The European Union has decided to suspend 495m euros ($655m; £417m) of funds due next year to Hungary, because of the country's budget deficit.
This is the first case of the EU taking action over the budget deficit of any of its members.
But the EU will allow three months for Hungary to pass more budget cuts.
The decision came as the EU also allowed Spain to run a higher deficit, leading Austria to accuse the EU of applying "double standards".
Spain will have to cut its deficit to 5.3% of GDP this year - higher than the 4.4% that Spain was originally told to target.
But the EU's monetary affairs commissioner Olli Rehn said that "different deadlines" meant direct comparisons of the Spanish and Hungarian cases were not valid, as Hungary had already been given an extension.

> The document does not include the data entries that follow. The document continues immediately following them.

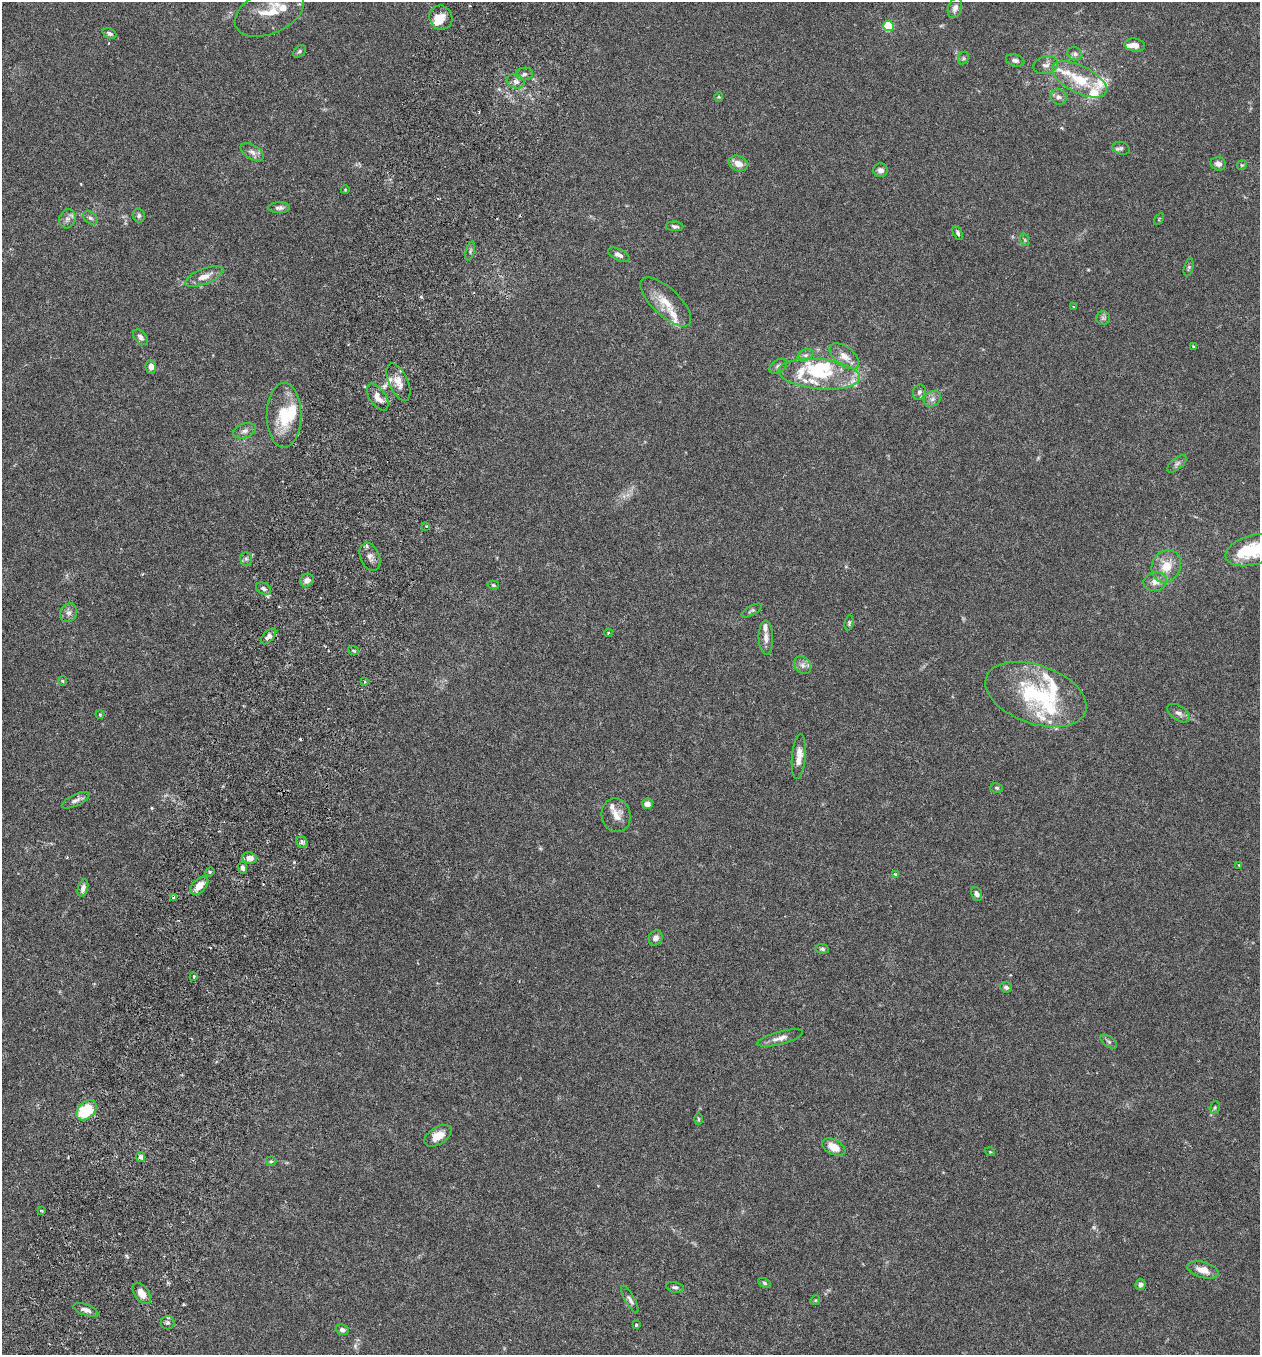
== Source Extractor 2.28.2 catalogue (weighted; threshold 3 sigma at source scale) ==
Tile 7 of 4 x 4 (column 3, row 2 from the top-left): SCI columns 2708-3965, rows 2736-4088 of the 5544 x 5466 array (HDU 1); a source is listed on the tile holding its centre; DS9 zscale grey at full resolution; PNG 1262 x 1357 px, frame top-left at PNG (2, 2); each listed source drawn as its Kron ellipse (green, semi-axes under 4 px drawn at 4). Shown black and unused: <1% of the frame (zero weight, under 3 of 6 exposures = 3% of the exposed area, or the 3 px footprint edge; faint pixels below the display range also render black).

The EU's Excessive Deficit Procedure rules say EU member states should keep their budget deficits below 3% of national output (GDP) and government debts below, or sufficiently declining towards, 60% of GDP.
Hungary is forecast to run a deficit of 3% this year and 3.6% next year. Its total debt is 82% of its output.
Danish economy minister Margrethe Vestager said that the EU would reassess its decision on Hungary in June.
Hungary's neighbour, Austria, had wanted to postpone the decision to suspend funds because of worries that Hungary would not be able to get a IMF loan.
Vienna would have "preferred to give Hungary more time to adjust," said Austrian Finance Minister Maria Fekter.
Hungary had been in talks with the IMF and was given a 20bn-euro standby loan by the IMF in 2008 to prevent it having to default on its debts.
Hungarian analysts were in no doubt that European finance ministers would approve the partial suspension of next year's cohesion funds for Hungary. What they do not agree upon is who is at fault. In the pro government Hungarian daily Magyar Nemzet, Anna Szabó thinks the sanctions will be upheld until Hungary "dances to the European Commission's tune". She finds it odd that the commission had to "hastily improvise a new forecast for 2013 GDP growth in Hungary," in order to prove itself right. Szabó concludes that the European Commission may in fact be concerned about Hungary's public deficit, which is well below the Union average, but it's main concern is how to find newer and newer ways to justify the sanctions it imposes on Hungary,
In left-wing Hungarian daily Népszabadság, Brussels correspondent Eszter Zalán remarks that Hungarian diplomats did not even try to build up a coalition among the finance ministers to vote down the draft tabled by the European Commission. Zalán thinks that was because in the present tough financial environment, the Council cannot afford to appear lenient. The only question is why they singled out Hungary. Her answer is that the Hungarian government has been too provocative in its attitude towards Brussels and has thereby practically "offered itself as an example, for the Commission to show its teeth," and thereby set a precedent.